Bedroht von Pestiziden und intensiver Landwirtschaft sind nicht nur Insekten, sondern auch Feldhamster und Rebhuhn, Kornblume und Rittersporn, insgesamt Hunderte von Tier- und Pflanzenarten. Das Umweltbundesamt formuliert es so: »Mit der Intensivierung im Pflanzenbau und der Industrialisierung in der Tierhaltung zählt die Landwirtschaft heute zu den treibenden Kräften für den Verlust an biologischer Vielfalt.« Das Artensterben hat viele Auswirkungen, auch ökonomischer Art. Doch monetär bewerten lassen sie sich nicht so einfach, wie schon Frederic Vesters Beispiel mit dem Blaukehlchen zeigt (siehe Kasten). Oft halten sich die WissenschaftlerInnen nicht bei einer einzelnen Art auf, sondern beschreiben die Leistungen eines intakten Ökosystems und berechnen dann, was es kosten würde, diese Leistungen anderweitig zu erbringen. Artenreiches Grünland zum Beispiel speichert mehr CO2 als ein Maisacker und auch mehr Niederschlagswasser. Wird aus einer solchen Wiese ein Acker, verringert sich nicht nur die Vielfalt des Bodenlebens, sondern es werden auch 8300 Euro je Hektar an Kosten durch die CO2-Freisetzung verursacht, wie das Leibnitz-Zentrum für Agrarlandschaftsforschung berechnet hat (Reutter/Matzdorf 2011).
Mehr Zahlen gibt es für die Bestäubungsleistung, die Insekten erbringen. WissenschaftlerInnen der Universität Göttingen haben berechnet, dass der Landwirt durch die Bestäubung der Erdbeerblüten durch Insekten (zusätzlich zu Selbstbestäubung und Wind) einen Mehrertrag von rund 757 Euro je Hektar erwirtschaftet (Dewenter 2013). Aus solchen Berechnungen für verschiedenste landwirtschaftliche Erzeugnisse ergab sich schließlich auch eine Summe für die globale Bestäubungsleistung – sie liegt bei 300 Milliarden Euro im Jahr (Lautenbach et al. 2012).

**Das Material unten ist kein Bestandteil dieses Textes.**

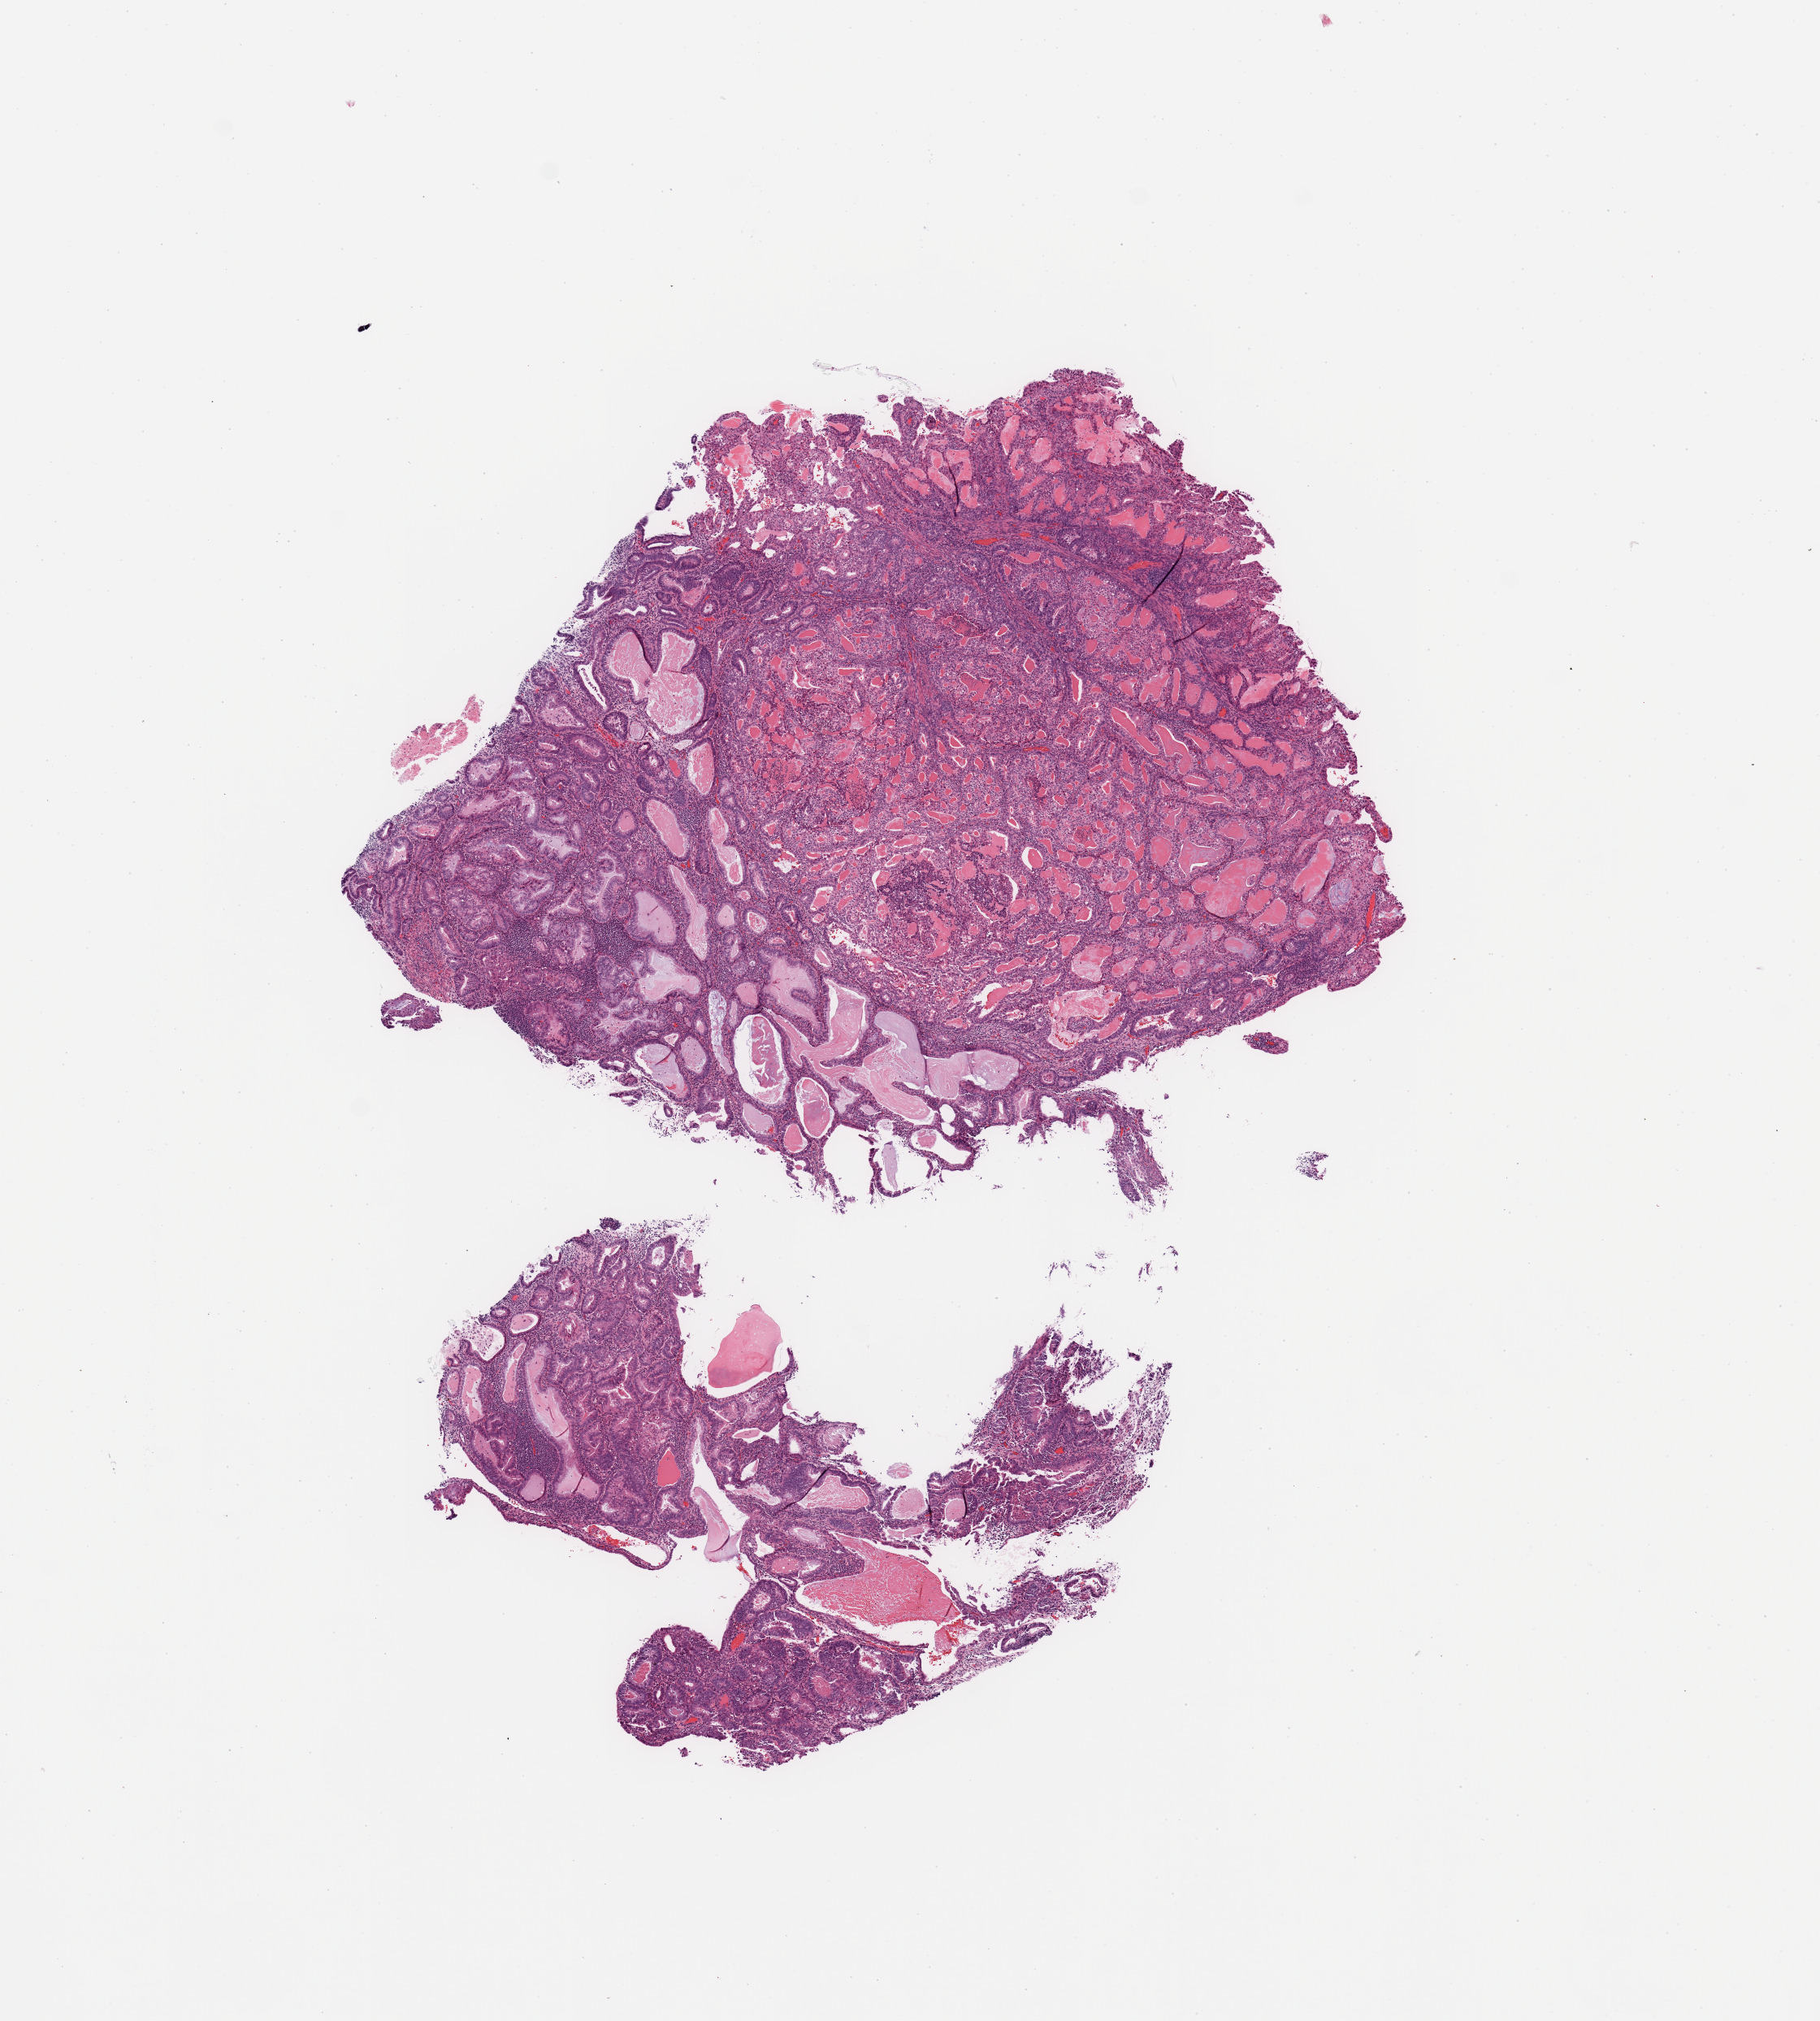
Digitized H&E-stained tissue section (whole slide) — low-resolution overview of the scanned area, about 8.9 x 9.8 mm (from a 20x scan), tumour tissue sample, sampled site: uterus. Female, 62 y/o. Histologic grade: G2 (moderately differentiated). Pathologist review of this section (percent, as recorded): tumour nuclei 90%, necrosis 0%.
• AJCC pathologic stage: I
• diagnosis: Endometrioid adenocarcinoma, NOS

Konventionelle Landwirtschaft macht krank
Zahlreiche Spritzgifte wirken beim Menschen krebserregend, sie können das Erbgut schädigen oder haben hormonelle Wirkungen. Auch die Gefahr akuter Vergiftungen besteht, etwa wenn der Wind die Pestizide beim Ausbringen in benachbarte Siedlungen weht. Noch häufiger sind Vergiftungen dort, wo LandarbeiterInnen und Kleinbauern und -bäuerinnen ohne Schutzkleidung mit Pestiziden hantieren. Die Weltgesundheitsorganisation ging schon 1990 von 25 Millionen Vergiftungsfällen und 20 000 Toten jährlich aus (WHO 1998). Schweizer WissenschaftlerInnen geben die jährlichen Gesundheitsschäden aus dem Pestizideinsatz in der Schweiz mit 22 bis 72 Millionen Euro an und bezeichnen das ausdrücklich als Mindestschätzung (Zandonella et al. 2014). Umgerechnet auf Deutschland, wären das 300 Millionen bis eine Milliarde Euro.
Um die Gesundheit geht es auch bei antibiotikaresistenten Keimen, die aus Mastställen über Abluft oder Gülle in die Umwelt gelangen können. Das Bundesgesundheitsministerium schätzt, dass sich jedes Jahr 40 000 bis 60 000 PatientInnen mit multiresistenten Keimen wie MRSA infizieren – und bis zu 1500 daran sterben. Nach Angaben des Robert-Koch-Instituts stammen bundesweit zwei Prozent der MRSA aus der Landwirtschaft. Weitaus höher ist ihr Anteil in den Hochburgen der Schweinemast. Dort kann er bis zu ein Fünftel betragen. Jede Patientin und jeder Patient verursacht Kosten von 3000 bis 20 000 Euro, schätzen die Universitäten Twente und Münster.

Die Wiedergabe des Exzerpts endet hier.